夕焼けのきれいな一週間だった。月はちょうど半月を跨ぎ、日が没すると同時に日照面を真西に向けて南中した。
「お月さまは燃えるの?」
「でもなんで夜でも明るいの?」
息子との会話を楽しみながら夕暮れにベランダに立つ毎日を送るうち、運動会からあっという間に一週前がたってしまった。
運動会のこと。まだ競走の何たるかも分かっていない様子の年少ならではのかけっこ、各々好き勝手な方向を向いてのお遊戯。今年一回限りしか見られないであろうシーンのいくつかを親の僕たちも声を送って楽しんだのだけど、あれからしばらく時間がたって、興奮が冷めた気持ちで振り返って見ると、あの日の印象が一つの静かな風景によって占められているのに気づく。
それは、参加した園児たちが、自分たちの家族の場所に戻り親やおじいちゃんおばあちゃんと一緒にお弁当を囲んでいた昼休みの風景。四角い演目用のスペースを取り囲むようにきちんと並べられたシートの上で、それぞれの園児が家族と交わし合っていた雑談の静かなざわめき。昼休みが始まったばかりのその瞬間は、本当に全ての人が家族との時間の中に快く寛いでいるように見えた。気を散らして立ち上がっている人もゲームや携帯をいじっている人も一人もいない。出来あいの食べ物で済まそうという人もなく、全てのお母さんが自作のお弁当を持参し、蓋を開け、家族に取り分け、飲み物を配っていた。それぞれの食事と語らいが焚き火の熱のように家族が囲む小さな空間を満たしている、とても温かい時間だった。
そんな打ち解けた時間の中で、妻のお母さんも、僕の両親も、妻や僕が子どもだった頃の運動会の思い出をぽつぽつと話してくれた。昔良しとされたことの多くが色褪せていくように見える時の流れにあって、この運動会に限って言えば、彼らの追想の中の運動会となんら変わるところのない新たな思い出をもたらしてくれたのだと思う。
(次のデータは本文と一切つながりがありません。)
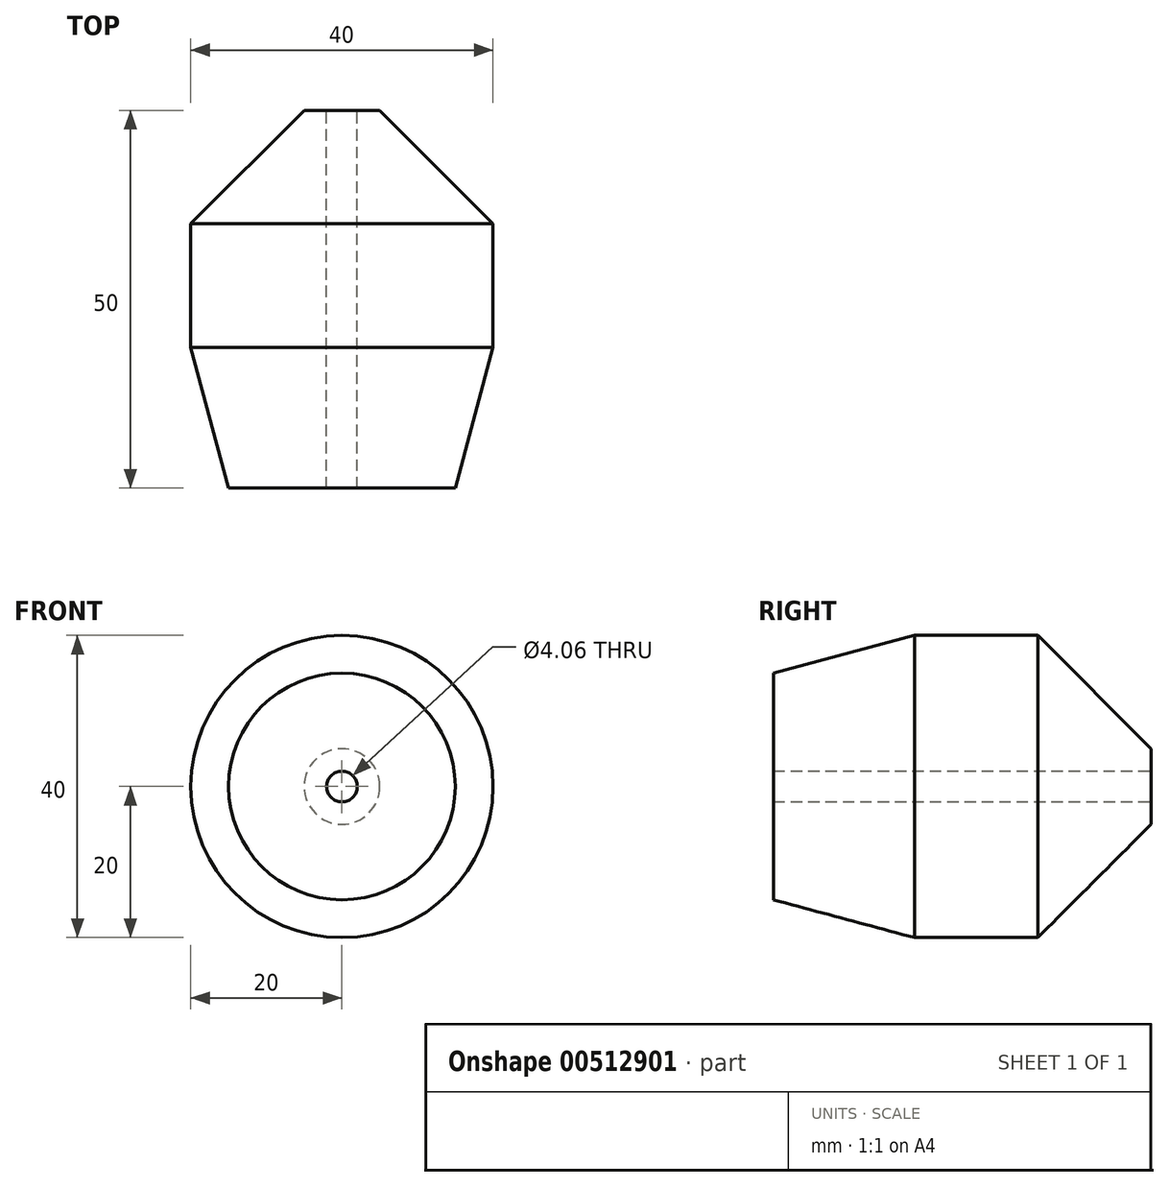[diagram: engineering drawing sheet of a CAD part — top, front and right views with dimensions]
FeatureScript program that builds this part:
annotation { "Feature Type Name" : "Feature", "Feature Type Description" : "" }
export const myFeature = defineFeature(function(context is Context, id is Id, definition is map)
    precondition{}
    {
        {
            var Q0;
            Q0=qCreatedBy(makeId("Front.planeOp"),FACE);
            var sketch = newSketch(context, id + "F0", { "sketchPlane" : qUnion([Q0])});
            skCircle(sketch, "E0", {"center": v(0, 0) * mm, "radius": 2.03 * mm});
            skCircle(sketch, "E1", {"center": v(0, 0) * mm, "radius": 20 * mm});
            skSolve(sketch);
        }
        {
            var Q0;
            Q0=makeQuery(id+"F0.imprint","IMPRINT",FACE,{"disambiguationData":[TD([[makeQuery(id+"F0.imprint","IMPRINT",EDGE,{"derivedFrom":sQuery(id+"F0.wireOp",EDGE,"E0")}),-1.0]])]});
            extrude(context, id + "F1", {"entities" : qUnion([Q0]), "depth" : 50 * mm, "offsetDistance" : 25 * mm});
        }
        {
            var Q0;
            Q0=makeQuery(id+"F1.opExtrude","CAP_EDGE",EDGE,{"disambiguationData":[OSD([sQuery(id+"F0.wireOp",EDGE,"E1")])],"isStart":false});
            chamfer(context, id + "F2", {"entities" : qUnion([Q0]), "chamferType" : ChamferType.OFFSET_ANGLE, "width" : 5 * mm, "oppositeDirection" : false, "angle" : 75 * degree, "tangentPropagation" : true});
        }
        {
            var Q0;
            Q0=makeQuery(id+"F1.opExtrude","CAP_EDGE",EDGE,{"disambiguationData":[OSD([sQuery(id+"F0.wireOp",EDGE,"E1")])],"isStart":true});
            chamfer(context, id + "F3", {"entities" : qUnion([Q0]), "width" : 15 * mm, "tangentPropagation" : true});
        }
    });
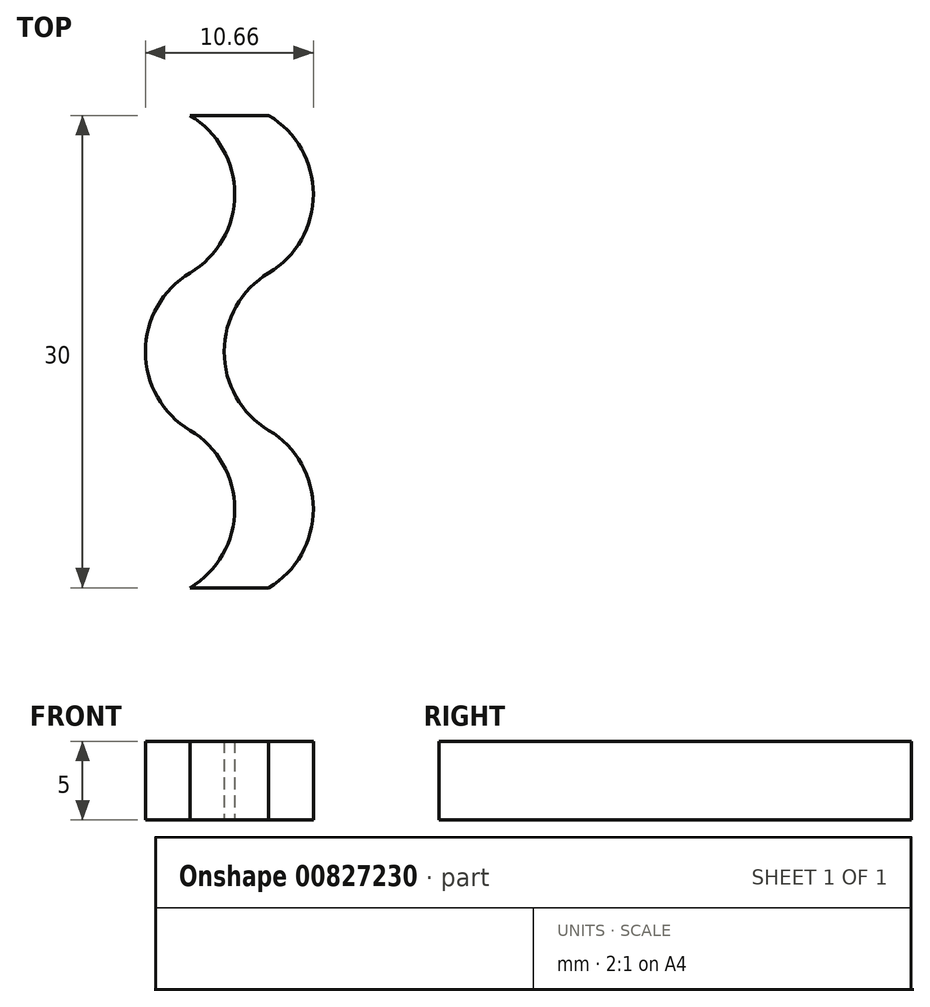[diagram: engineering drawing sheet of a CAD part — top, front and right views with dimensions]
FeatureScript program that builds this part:
annotation { "Feature Type Name" : "Feature", "Feature Type Description" : "" }
export const myFeature = defineFeature(function(context is Context, id is Id, definition is map)
    precondition{}
    {
        {
            var Q0;
            Q0=qCreatedBy(makeId("Top.planeOp"),FACE);
            var sketch = newSketch(context, id + "F0", { "sketchPlane" : qUnion([Q0])});
            skArc(sketch, "E0", {"start": v(0, -66.28) * mm, "mid": v(2.83, -61.28) * mm, "end": v(0, -56.28) * mm});
            skArc(sketch, "E1", {"start": v(0, -46.28) * mm, "mid": v(-2.83, -51.28) * mm, "end": v(0, -56.28) * mm});
            skArc(sketch, "E2", {"start": v(0, -46.28) * mm, "mid": v(2.83, -41.28) * mm, "end": v(0, -36.28) * mm});
            skLineSegment(sketch, "E3", {"start": v(0, -36.28) * mm, "end": v(5, -36.28) * mm});
            skArc(sketch, "E4", {"start": v(5, -66.28) * mm, "mid": v(7.83, -61.28) * mm, "end": v(5, -56.28) * mm});
            skArc(sketch, "E5", {"start": v(5, -46.28) * mm, "mid": v(2.17, -51.28) * mm, "end": v(5, -56.28) * mm});
            skLineSegment(sketch, "E6", {"start": v(0, -66.28) * mm, "end": v(5, -66.28) * mm});
            skArc(sketch, "E7", {"start": v(5, -46.28) * mm, "mid": v(7.83, -41.28) * mm, "end": v(5, -36.28) * mm});
            skSolve(sketch);
        }
        {
            var Q0;
            Q0=makeQuery(id+"F0.imprint","IMPRINT",FACE,{"disambiguationData":[TD([[makeQuery(id+"F0.imprint","IMPRINT",EDGE,{"derivedFrom":sQuery(id+"F0.wireOp",EDGE,"E0")}),-1.0]])]});
            extrude(context, id + "F1", {"entities" : qUnion([Q0]), "depth" : 5 * mm, "offsetDistance" : 25 * mm});
        }
    });
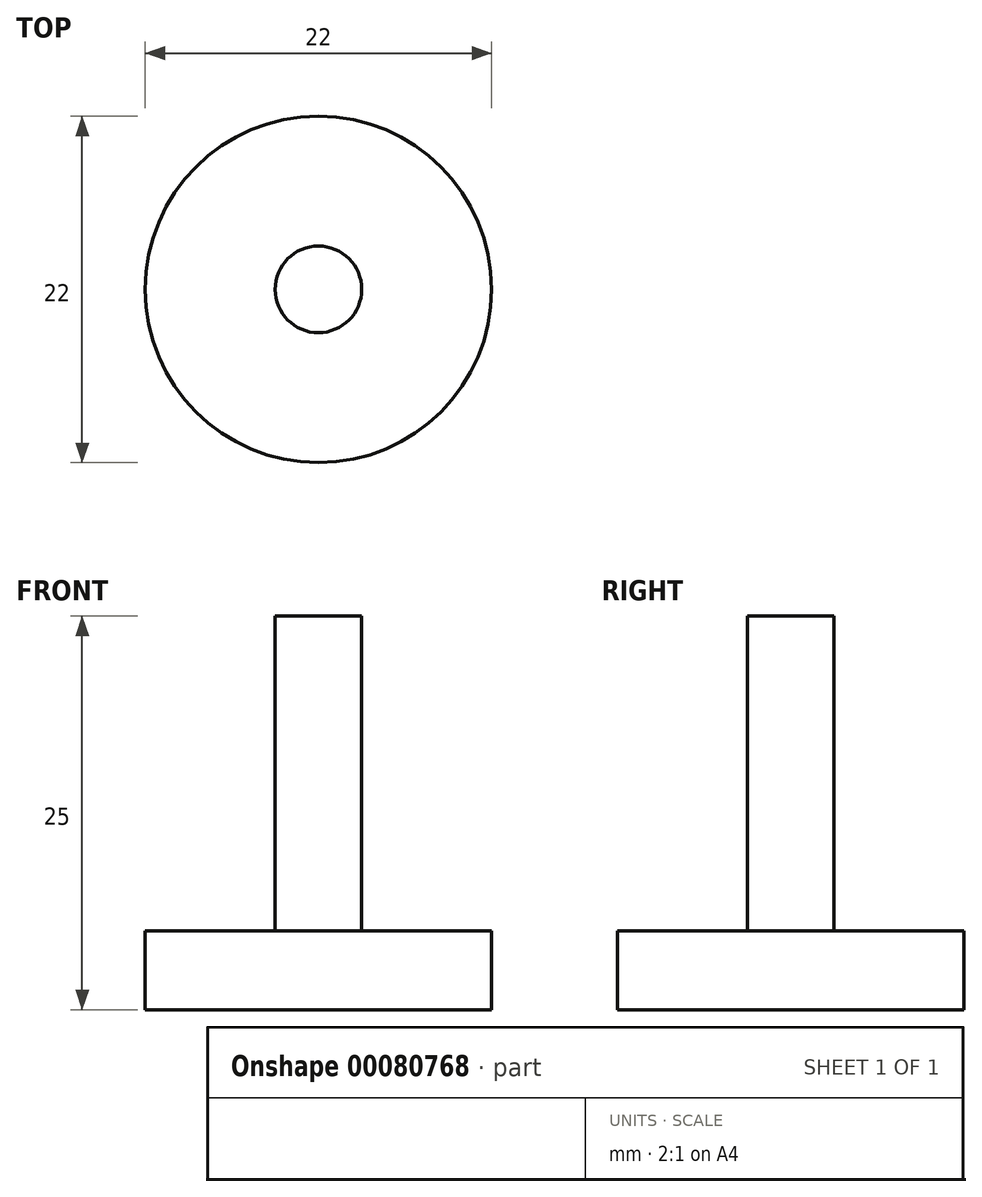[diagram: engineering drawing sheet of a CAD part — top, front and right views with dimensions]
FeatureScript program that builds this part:
annotation { "Feature Type Name" : "Feature", "Feature Type Description" : "" }
export const myFeature = defineFeature(function(context is Context, id is Id, definition is map)
    precondition{}
    {
        {
            var Q0;
            Q0=qCreatedBy(makeId("Top.planeOp"),FACE);
            var sketch = newSketch(context, id + "F0", { "sketchPlane" : qUnion([Q0])});
            skCircle(sketch, "E0", {"center": v(0, 0) * mm, "radius": 2.75 * mm});
            skCircle(sketch, "E1", {"center": v(0, 0) * mm, "radius": 11 * mm});
            skSolve(sketch);
        }
        {
            var Q0;
            Q0=makeQuery(id+"F0.imprint","IMPRINT",FACE,{"disambiguationData":[TD([[makeQuery(id+"F0.imprint","IMPRINT",EDGE,{"derivedFrom":sQuery(id+"F0.wireOp",EDGE,"E0")}),1.0]])]});
            extrude(context, id + "F1", {"entities" : qUnion([Q0]), "depth" : 25 * mm});
        }
        {
            var Q0;
            Q0 = qSketchRegion(id + "F0", true);
            extrude(context, id + "F2", {"entities" : qUnion([Q0]), "operationType" : NewBodyOperationType.ADD, "depth" : 5 * mm});
        }
    });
園児の指導から、会場の設営、当日の熱のこもった進行まで、変わってゆくものを変わらずに支えていくため奮われた幼稚園の先生方の努力。お母さん方のお弁当やおじいちゃんおばあちゃんの声援も。それらはずっと続いてきた営みを守っていく何ものにも代えがたい気持ちの表れだった。そしてその中心にある、いつの時代も変わらぬ子どもたちのひたむきさ。
運動会の他に何か新しく、何十年間も愛される幼稚園のイベントを考えろと言われて、一体どれだけの人が全うなアイデアを出すことができるだろう。多くの人によって良いと判断され守られてきた営みは、知性による計算の産物によって容易に代替することはできない。大鉈を振るってゼロから組み立て直そうとしても、人々の心に受けとめられるまでに結局同じだけの時間が費やされるだろう。人の手によって作られたものは、少なくとも素手で扱わなくてはならない。変えるなら丁寧に、守るなら力を込めて。静かで、永遠のように心落ち着く昼食の風景を見ながらそんなことを考えた。